DIRECTIONS: Extend the Orangeburg County history below, picking up right after its last sentence.

County in South Carolina, United States

Orangeburg County is a county located in the U.S. state of South Carolina. As of the 2020 census, the population was 84,223. Its county seat is Orangeburg. The county was created in 1769.

Orangeburg County comprises the Orangeburg, South Carolina Micropolitan Statistical Area, which is also included in the Columbia-Sumter-Orangeburg, South Carolina Combined Statistical Area. It is located in the Midlands of South Carolina.

It is the home of South Carolina State University, the only public four-year historically Black university in South Carolina. It is also home to Claflin University, the oldest historically Black college or university (HBCU) in the state.

==History==

The district was occupied for thousands of years by Indigenous peoples of the Southeastern Woodlands. By the time of European arrival, tribes such as the Cheraw, Catawba, and Pedee, inhabited the Piedmont area above the fall line.

The Orangeburg Judicial District, named in honor of William IV, Prince of Orange, was chartered by European Americans in 1769 from a mostly unorganized upland area between the Congaree and Savannah rivers. A county, initially of the same name but later called Orange, was organized within the district but deorganized in 1791, after the American Revolutionary War.

The southwest portion bordering on the Savannah River, about half of Orangeburg District, was separated and organized as Barnwell District in 1800. In 1804 the northern third of the district was separated to form the new Lexington District, which gained another, smaller portion of Orangeburg District in 1832.

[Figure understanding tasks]
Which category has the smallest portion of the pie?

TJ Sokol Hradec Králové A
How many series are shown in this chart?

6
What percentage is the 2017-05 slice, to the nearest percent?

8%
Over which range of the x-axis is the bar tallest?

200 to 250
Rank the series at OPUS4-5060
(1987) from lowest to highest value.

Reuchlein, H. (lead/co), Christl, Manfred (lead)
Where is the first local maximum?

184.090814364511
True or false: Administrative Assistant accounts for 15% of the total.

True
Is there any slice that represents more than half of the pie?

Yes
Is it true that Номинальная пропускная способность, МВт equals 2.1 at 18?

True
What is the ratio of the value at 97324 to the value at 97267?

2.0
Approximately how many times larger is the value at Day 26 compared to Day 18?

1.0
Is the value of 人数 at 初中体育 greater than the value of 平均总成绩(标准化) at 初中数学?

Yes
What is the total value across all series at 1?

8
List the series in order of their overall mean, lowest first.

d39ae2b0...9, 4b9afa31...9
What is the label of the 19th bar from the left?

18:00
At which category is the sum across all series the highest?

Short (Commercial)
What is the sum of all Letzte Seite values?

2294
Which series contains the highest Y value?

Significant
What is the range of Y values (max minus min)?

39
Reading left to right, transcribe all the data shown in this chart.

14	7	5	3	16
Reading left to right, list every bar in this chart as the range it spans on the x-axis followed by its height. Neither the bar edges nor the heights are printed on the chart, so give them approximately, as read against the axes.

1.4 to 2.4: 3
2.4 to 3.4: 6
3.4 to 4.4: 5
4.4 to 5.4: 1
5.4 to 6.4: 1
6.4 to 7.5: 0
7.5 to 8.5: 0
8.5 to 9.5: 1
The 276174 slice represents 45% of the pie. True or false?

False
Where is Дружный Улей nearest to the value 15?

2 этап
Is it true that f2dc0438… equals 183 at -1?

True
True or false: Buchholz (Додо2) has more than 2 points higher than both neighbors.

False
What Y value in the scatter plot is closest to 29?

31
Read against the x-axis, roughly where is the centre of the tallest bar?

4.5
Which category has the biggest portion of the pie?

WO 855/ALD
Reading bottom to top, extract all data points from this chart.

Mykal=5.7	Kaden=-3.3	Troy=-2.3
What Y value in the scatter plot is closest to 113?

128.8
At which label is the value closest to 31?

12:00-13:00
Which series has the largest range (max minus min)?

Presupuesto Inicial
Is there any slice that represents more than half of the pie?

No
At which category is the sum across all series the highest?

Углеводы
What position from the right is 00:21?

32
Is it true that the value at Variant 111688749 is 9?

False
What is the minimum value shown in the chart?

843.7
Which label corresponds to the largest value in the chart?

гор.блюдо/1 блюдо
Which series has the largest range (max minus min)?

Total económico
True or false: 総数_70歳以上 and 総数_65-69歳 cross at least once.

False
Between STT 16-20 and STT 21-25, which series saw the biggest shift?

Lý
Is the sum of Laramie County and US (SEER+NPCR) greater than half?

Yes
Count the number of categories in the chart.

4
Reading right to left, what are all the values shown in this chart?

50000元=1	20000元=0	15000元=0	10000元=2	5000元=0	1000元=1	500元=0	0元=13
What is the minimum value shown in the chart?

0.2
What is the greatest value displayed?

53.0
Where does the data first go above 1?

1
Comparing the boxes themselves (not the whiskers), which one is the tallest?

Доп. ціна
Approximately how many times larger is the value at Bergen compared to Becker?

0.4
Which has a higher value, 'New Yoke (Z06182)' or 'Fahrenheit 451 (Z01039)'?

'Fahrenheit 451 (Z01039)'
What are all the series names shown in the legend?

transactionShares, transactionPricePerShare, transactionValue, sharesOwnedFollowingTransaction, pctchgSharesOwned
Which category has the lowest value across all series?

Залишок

SOLVED PROBLEM:
During the 19th century, the districts and counties were developed chiefly as cotton plantations for short-staple cotton. This development followed the invention of the cotton gin in the late 18th century, which made the processing of short-staple cotton profitable. The county became a center of labor by enslaved Black people on the plantations, who were transported from coastal areas and the Upper South to cultivate and process cotton. Those brought from the coastal areas were likely of the Gullah culture and language. The enslaved African Americans greatly outnumbered the white planters and non-slaveholding whites. Reflecting the patterns of 19th-century settlement, the area is still chiefly agricultural and has a majority African American population.

In 1868, under the revised state constitution during the Reconstruction era, South Carolina districts were organized as counties. Each county had townships, which were also used as census divisions in the 1870, 1880, 1890 and 1900 censuses. The township names were derived from places within a particular area (towns, railroad stops, plantations, etc.), many of which have been overshadowed by the dynamic growth and focus of organizational energy into today's communities. Orangeburg had townships named: Amelia, Branchville, Bull Swamp, Caw Caw (East of Old Orangeburg Rd), Court House, Cow Castle, Edisto, Elizabeth, Goodbyes / Goodbys, Goodland / Good Lands, Hebron, Hopewell, Liberty, Lyons, Middle, New Hope, Orangeburg, Orange, Pine Grove, Poplar, Providence, Union, Willow, Vance and Zion.

Resident voters following the 1868 changes were enabled to elect their state representatives rather than having them chosen by the state legislature, as was done previously. Election of representatives by the state legislature had kept the districts dominated by the elite owners of major plantations in the Low Country and elsewhere. The changes in rules expanded participation in the franchise by more male residents. Emancipation of slaves after the war under newly ratified federal constitutional amendments resulted in freedmen voting. Using voter intimidation, white Democrats took control of the state legislature by the end of the century; they passed state electoral laws and a new constitution that essentially disfranchised most blacks, a situation that lasted until after the federal legislation of the 1965 Voting Rights Act.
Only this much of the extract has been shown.